**EXCERPT TO READ**
Recovering from Redis connectivity loss

10,153

Solution 1

Edit 2015-05-02: Although the later versions of the StackExchange.Redis client are explicitly supposed to handle this sort of "lost connection" -> "reconnect" logic internally and automagically, my testing has shown beyond any real doubt that they don't manage to pull it off successfully, and hence this sort of thing is still needed, at least in busy environments. I yanked the code below out of my caching layer for a while, and ended up with tens of thousands of connection failure errors. I put it back in, and those all went away.

Edit 2015-02-24: This method should no longer be necessary. The latest versions of the StackExchange.Redis client correctly handle being disconnected - they'll reconnect themselves up automatically, and the workaround below just interferes with things. Keeping it here for historical purposes, but my recommendation is to ignore it.


Here's a few methods from my SimpleCacheRedis<T> wrapper that show how I'm handling the problem:

public async Task<TValue> GetAsync(string key, Func<Task<TValue>> missingFunc)
{
    key = GetKey(key);
    var value = default(TValue);
    try
    {
        var db = _connection.GetDatabase();
        var str = await db.StringGetAsync(key);
        if (!str.IsNullOrEmpty)
        {
            value = _jsonSerializer.Deserialize<TValue>(str);
        }
    }
    catch (RedisConnectionException ex)
    {
        HandleRedisConnectionError(ex);
    }
    catch (Exception ex)
    {
        _logger.Error("Error retrieving item '" + key +
                      "' from Redis cache; falling back to missingFunc(). Error = " + ex);
    }
    if (value == default(TValue))
    {
        present = false;
        value = await missingFunc();
        await PerformAddAsync(key, value);
    }
    return value;
}

private void HandleRedisConnectionError(RedisConnectionException ex)
{
    _logger.Error("Connection error with Redis cache; recreating connection for the next try, and falling back to missingFunc() for this one. Error = " + ex.Message);
    Task.Run(async () =>
    {
        try
        {
            await CreateConnectionAsync();
        }
        catch (Exception genEx)
        {
            _logger.Error("Unable to recreate redis connection (sigh); bailing for now: " + genEx.Message);
        }
    });
}

private async Task CreateConnectionAsync()
{
    if (_attemptingToConnect) return;
    var sw = new StringWriter();
    try
    {
        _attemptingToConnect = true;
        _connection = await ConnectionMultiplexer.ConnectAsync(_redisCs, sw);
    }
    catch (Exception ex)

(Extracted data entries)

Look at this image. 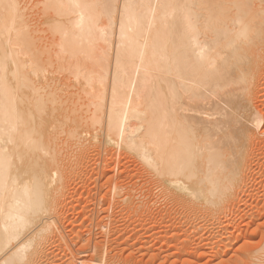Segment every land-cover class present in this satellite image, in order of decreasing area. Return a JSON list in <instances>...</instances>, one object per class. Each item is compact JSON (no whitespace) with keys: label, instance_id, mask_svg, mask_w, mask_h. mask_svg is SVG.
<instances>
[{"label":"bare ground","instance_id":"bare-ground-1","mask_svg":"<svg viewBox=\"0 0 264 264\" xmlns=\"http://www.w3.org/2000/svg\"><path fill=\"white\" fill-rule=\"evenodd\" d=\"M29 1L0 0V264H49L67 181L99 132L166 193L225 209L264 123V0Z\"/></svg>","mask_w":264,"mask_h":264},{"label":"rangeland","instance_id":"rangeland-1","mask_svg":"<svg viewBox=\"0 0 264 264\" xmlns=\"http://www.w3.org/2000/svg\"><path fill=\"white\" fill-rule=\"evenodd\" d=\"M35 2H28L31 9ZM37 10L30 12L34 14ZM44 25L41 21L32 24L39 27L37 34L47 28ZM43 32L39 35L49 36L48 31ZM258 66L259 69L262 66L257 75L260 81L256 80L254 92L258 91L260 98L254 100L259 101L255 107L263 115L258 116L264 118V52ZM254 128L257 139L252 138L247 146L243 186L226 203L225 209L223 205L221 209L216 206L219 209L216 214L212 211L215 206L207 209L202 201L166 193L158 177L126 146L107 141L101 132L97 139L88 142L86 139L84 143L90 148L79 170L67 181L69 186L66 185L58 210L60 219L51 245L49 242L45 246L46 262L264 264V123L260 129ZM103 162L108 166L98 172L95 180L92 167ZM113 184H119L120 188ZM218 245L222 247L218 249ZM72 253L86 254L73 262L68 260Z\"/></svg>","mask_w":264,"mask_h":264}]
</instances>
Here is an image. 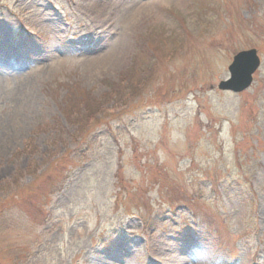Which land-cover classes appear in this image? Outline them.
<instances>
[{
    "label": "rangeland",
    "instance_id": "rangeland-1",
    "mask_svg": "<svg viewBox=\"0 0 264 264\" xmlns=\"http://www.w3.org/2000/svg\"><path fill=\"white\" fill-rule=\"evenodd\" d=\"M115 1L0 0V264H264V0Z\"/></svg>",
    "mask_w": 264,
    "mask_h": 264
},
{
    "label": "water",
    "instance_id": "water-1",
    "mask_svg": "<svg viewBox=\"0 0 264 264\" xmlns=\"http://www.w3.org/2000/svg\"><path fill=\"white\" fill-rule=\"evenodd\" d=\"M260 61L256 50L251 49L237 53L228 66L229 77L218 83L217 89L234 94L250 87L253 75L259 68Z\"/></svg>",
    "mask_w": 264,
    "mask_h": 264
},
{
    "label": "bare ground",
    "instance_id": "bare-ground-1",
    "mask_svg": "<svg viewBox=\"0 0 264 264\" xmlns=\"http://www.w3.org/2000/svg\"><path fill=\"white\" fill-rule=\"evenodd\" d=\"M109 5L114 7L113 10L119 12L121 16V17L119 16V18L123 20L125 27H134L138 23H141V21L146 19V17L143 15V11H145V9L142 7L133 6V10L130 9L129 12H126V10H120V8L128 7V6L122 5L118 1L112 2V0H110ZM92 11L95 15V20L98 23L102 24L105 28L108 27V31L110 34H113L115 36L117 33H119V31H117V33L115 32L118 24L113 19L110 18L112 16V11L109 10L106 5L105 6L99 5L97 7L96 6L92 7ZM141 15L143 16L142 19H141ZM136 19H141V20L137 22ZM119 53L120 51L118 49L112 48L108 52V54H105L104 57L101 56V58L105 59V62L109 61L112 63L119 56Z\"/></svg>",
    "mask_w": 264,
    "mask_h": 264
},
{
    "label": "trees",
    "instance_id": "trees-1",
    "mask_svg": "<svg viewBox=\"0 0 264 264\" xmlns=\"http://www.w3.org/2000/svg\"><path fill=\"white\" fill-rule=\"evenodd\" d=\"M98 107V104L96 105V103H91L89 106L86 104V109H87V112H89V118L91 117L92 114H94V112L96 111ZM16 183H18V181H16ZM15 186H17L15 184Z\"/></svg>",
    "mask_w": 264,
    "mask_h": 264
}]
</instances>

**EXERCISE INSTRUCTIONS**
Return the passage from the Redis connectivity thread exactly, from "Recovering from Redis" up to and including "all went away.".

**CORRECT ANSWER**
Recovering from Redis connectivity loss

10,153

Solution 1

Edit 2015-05-02: Although the later versions of the StackExchange.Redis client are explicitly supposed to handle this sort of "lost connection" -> "reconnect" logic internally and automagically, my testing has shown beyond any real doubt that they don't manage to pull it off successfully, and hence this sort of thing is still needed, at least in busy environments. I yanked the code below out of my caching layer for a while, and ended up with tens of thousands of connection failure errors. I put it back in, and those all went away.